Work required: Print the records below exactly, and do not carry over any picture.
(Data to use begins)
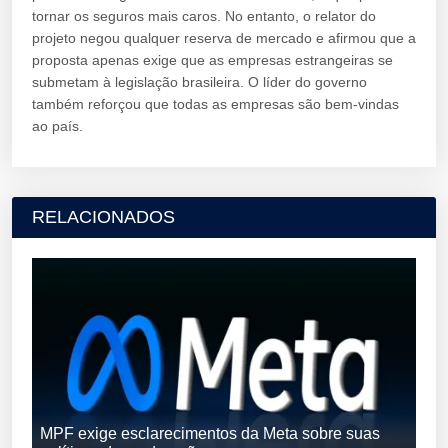
tornar os seguros mais caros. No entanto, o relator do
projeto negou qualquer reserva de mercado e afirmou que a
proposta apenas exige que as empresas estrangeiras se
submetam à legislação brasileira. O líder do governo
também reforçou que todas as empresas são bem-vindas
ao país.
RELACIONADOS
MPF exige esclarecimentos da Meta sobre suas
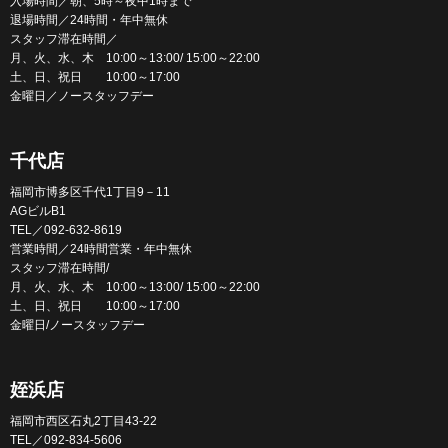
入場時間／朝、5時～夜中1時まで
退場時間／24時間・年中無休
スタッフ滞在時間／
月、火、水、木 10:00～13:00/ 15:00～22:00
土、日、祝日 10:00～17:00
金曜日／ノースタッフデー
千代店
福岡市博多区千代1丁目9－11
AGビルB1
TEL／092-632-8619
営業時間／24時間営業・年中無休
スタッフ滞在時間/
月、火、水、木 10:00～13:00/ 15:00～22:00
土、日、祝日 10:00～17:00
金曜日/ノースタッフデー
姪浜店
福岡市西区石丸2丁目43-22
TEL／092-834-5606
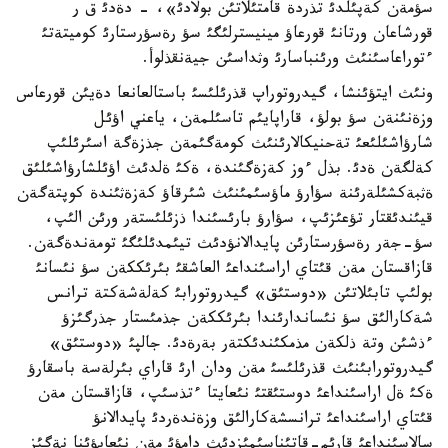
سؤمةن كةپئلدئ تذردة قامتئلاتئن بولادئ»، - دةدئ ق ر
قورشاعان ورتانئ قورعاؤ مينيسترلئگئ سؤ رةسؤرستارئ كوميتةتئ
ءتوراعاسئنئث ورئنباسارئ وثداسئن جيةنقذلوأ.
ونئث ايتؤئنشا، گيدروتوراپ قذرئلئسئ باستالعانعا دةيئن قورعاس
وزةنئنةن سؤ بولؤ، قاراپايئم تاسئلمةن، ياعني اؤئل
شارؤاشئلئعئ تةحنيكالارئنئث كومةگئمةن جذزةگة اسئرئلئپ
كةلگةن ةدئ. بذل ءوز كةزةگئندة، ةكئ ةلدئث اؤئلشارؤاشئلئق
ةثبةكشئلةرئنة سؤارؤ ماؤسئمئنئث شئرقاؤ كةزةثئندة كوپتةگةن
قيئندئقتار تؤعئزئپ، سؤارؤ بارئسئندا ذزئلئستةر ورئن الئپ،
سؤ-جةر رةسؤرستارئن پايدالانؤدئث تيئمدئلئگئ تومةندةگةن.
قازاقستان مةن قئتاي اراسئنداعئ العاشقئ بئرئككةن سؤ نئسانئ
بولئپ تابئلاتئن «دوستئق» گيدروتورابئ كةلةشةكتة ترانس
شةكارالئق سؤ نئساندارئندا بئرئككةن جذمئستار جذرگئزؤ
ءذشئن وتة ذلكةن مذمكئندئكتةر بةرةدئ. جالپئ «دوستئق»
گيدروتورابئنئث قذرئلئسئ مةن ودان ارئ قاراي بئرلةسة باسقارؤ
ةكئ ةل اراسئنداعئ دوستئقتئ نئعايتا ءتذسئپ، قازاقستان مةن
قئتاي اراسئنداعئ ترانسشةكارالئق وزةندةردئ پايدالانؤ
سالاسئنداعئ قارئم-قاتئناسئمئزدئث دامؤئ مةن نئعايؤئنا نةگئز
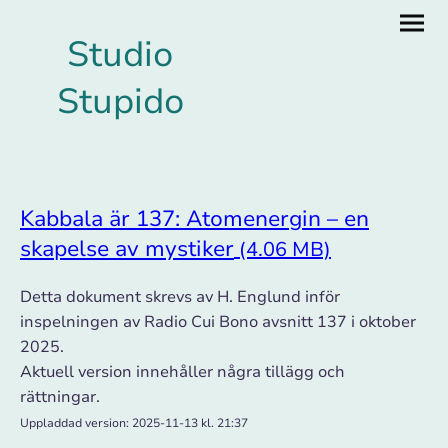
Studio
Stupido
Kabbala är 137: Atomenergin – en
skapelse av mystiker
(4.06 MB)
Detta dokument skrevs av H. Englund inför
inspelningen av Radio Cui Bono avsnitt 137 i oktober
2025.
Aktuell version innehåller några tillägg och
rättningar.
Uppladdad version: 2025-11-13 kl. 21:37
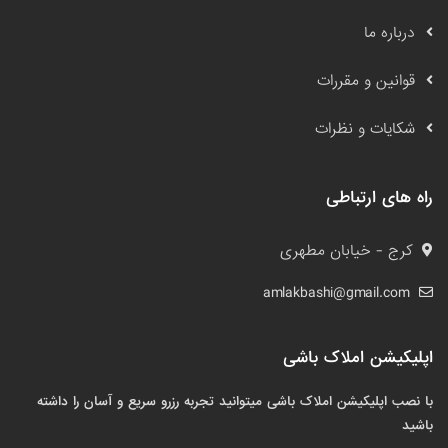
درباره ما
قوانین و مقررات
شکایات و نظرات
راه های ارتباطی
کرج - خیابان مطهری
amlakbashi@gmail.com
اپلیکیشن املاک باشی
با نصب اپلیکیشن املاک باشی میتوانید تجربه رزرو سریع و آسان را داشته
باشید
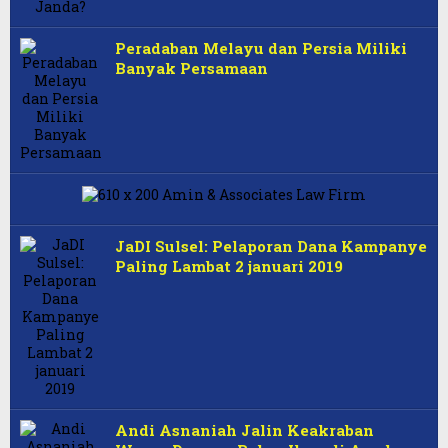
Peradaban Melayu dan Persia Miliki
Banyak Persamaan
JaDI Sulsel: Pelaporan Dana Kampanye
Paling Lambat 2 januari 2019
Andi Asnaniah Jalin Keakraban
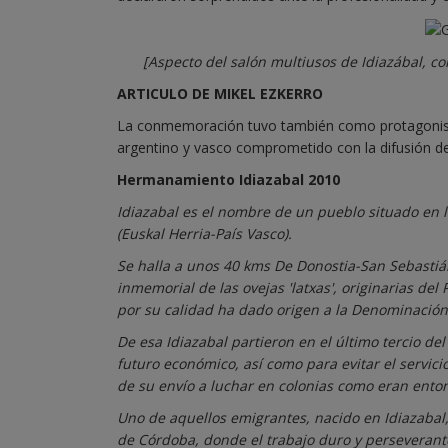
[Aspecto del salón multiusos de Idiazábal, co
ARTICULO DE MIKEL EZKERRO
La conmemoración tuvo también como protagonista e
argentino y vasco comprometido con la difusión de
Hermanamiento Idiazabal 2010
Idiazabal es el nombre de un pueblo situado en la
(Euskal Herria-País Vasco).
Se halla a unos 40 kms De Donostia-San Sebastiá
inmemorial de las ovejas 'latxas', originarias del
por su calidad ha dado origen a la Denominación 
De esa Idiazabal partieron en el último tercio d
futuro económico, así como para evitar el servici
de su envío a luchar en colonias como eran enton
Uno de aquellos emigrantes, nacido en Idiazabal,
de Córdoba, donde el trabajo duro y perseverant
(Data to use ends)
Reply to the exercise:
tornar os seguros mais caros. No entanto, o relator do
projeto negou qualquer reserva de mercado e afirmou que a
proposta apenas exige que as empresas estrangeiras se
submetam à legislação brasileira. O líder do governo
também reforçou que todas as empresas são bem-vindas
ao país.
RELACIONADOS
MPF exige esclarecimentos da Meta sobre suas
入場時間／朝、5時～夜中1時まで
退場時間／24時間・年中無休
スタッフ滞在時間／
月、火、水、木 10:00～13:00/ 15:00～22:00
土、日、祝日 10:00～17:00
金曜日／ノースタッフデー
千代店
福岡市博多区千代1丁目9－11
AGビルB1
TEL／092-632-8619
営業時間／24時間営業・年中無休
スタッフ滞在時間/
月、火、水、木 10:00～13:00/ 15:00～22:00
土、日、祝日 10:00～17:00
金曜日/ノースタッフデー
姪浜店
福岡市西区石丸2丁目43-22
TEL／092-834-5606
سؤمةن كةپئلدئ تذردة قامتئلاتئن بولادئ»، - دةدئ ق ر
قورشاعان ورتانئ قورعاؤ مينيسترلئگئ سؤ رةسؤرستارئ كوميتةتئ
ءتوراعاسئنئث ورئنباسارئ وثداسئن جيةنقذلوأ.
ونئث ايتؤئنشا، گيدروتوراپ قذرئلئسئ باستالعانعا دةيئن قورعاس
وزةنئنةن سؤ بولؤ، قاراپايئم تاسئلمةن، ياعني اؤئل
شارؤاشئلئعئ تةحنيكالارئنئث كومةگئمةن جذزةگة اسئرئلئپ
كةلگةن ةدئ. بذل ءوز كةزةگئندة، ةكئ ةلدئث اؤئلشارؤاشئلئق
ةثبةكشئلةرئنة سؤارؤ ماؤسئمئنئث شئرقاؤ كةزةثئندة كوپتةگةن
قيئندئقتار تؤعئزئپ، سؤارؤ بارئسئندا ذزئلئستةر ورئن الئپ،
سؤ-جةر رةسؤرستارئن پايدالانؤدئث تيئمدئلئگئ تومةندةگةن.
قازاقستان مةن قئتاي اراسئنداعئ العاشقئ بئرئككةن سؤ نئسانئ
بولئپ تابئلاتئن «دوستئق» گيدروتورابئ كةلةشةكتة ترانس
شةكارالئق سؤ نئساندارئندا بئرئككةن جذمئستار جذرگئزؤ
ءذشئن وتة ذلكةن مذمكئندئكتةر بةرةدئ. جالپئ «دوستئق»
گيدروتورابئنئث قذرئلئسئ مةن ودان ارئ قاراي بئرلةسة باسقارؤ
ةكئ ةل اراسئنداعئ دوستئقتئ نئعايتا ءتذسئپ، قازاقستان مةن
قئتاي اراسئنداعئ ترانسشةكارالئق وزةندةردئ پايدالانؤ
سالاسئنداعئ قارئم-قاتئناسئمئزدئث دامؤئ مةن نئعايؤئنا نةگئز
Studio
Stupido
Kabbala är 137: Atomenergin – en
skapelse av mystiker
(4.06 MB)
Detta dokument skrevs av H. Englund inför
inspelningen av Radio Cui Bono avsnitt 137 i oktober
2025.
Aktuell version innehåller några tillägg och
rättningar.
Uppladdad version: 2025-11-13 kl. 21:37
درباره ما
قوانین و مقررات
شکایات و نظرات
راه های ارتباطی
کرج - خیابان مطهری
amlakbashi@gmail.com
اپلیکیشن املاک باشی
با نصب اپلیکیشن املاک باشی میتوانید تجربه رزرو سریع و آسان را داشته
باشید
Peradaban Melayu dan Persia Miliki
Banyak Persamaan
JaDI Sulsel: Pelaporan Dana Kampanye
Paling Lambat 2 januari 2019
Andi Asnaniah Jalin Keakraban
[Aspecto del salón multiusos de Idiazábal, co
ARTICULO DE MIKEL EZKERRO
La conmemoración tuvo también como protagonista e
argentino y vasco comprometido con la difusión de
Hermanamiento Idiazabal 2010
Idiazabal es el nombre de un pueblo situado en la
(Euskal Herria-País Vasco).
Se halla a unos 40 kms De Donostia-San Sebastiá
inmemorial de las ovejas 'latxas', originarias del
por su calidad ha dado origen a la Denominación 
De esa Idiazabal partieron en el último tercio d
futuro económico, así como para evitar el servici
de su envío a luchar en colonias como eran enton
Uno de aquellos emigrantes, nacido en Idiazabal,
de Córdoba, donde el trabajo duro y perseverant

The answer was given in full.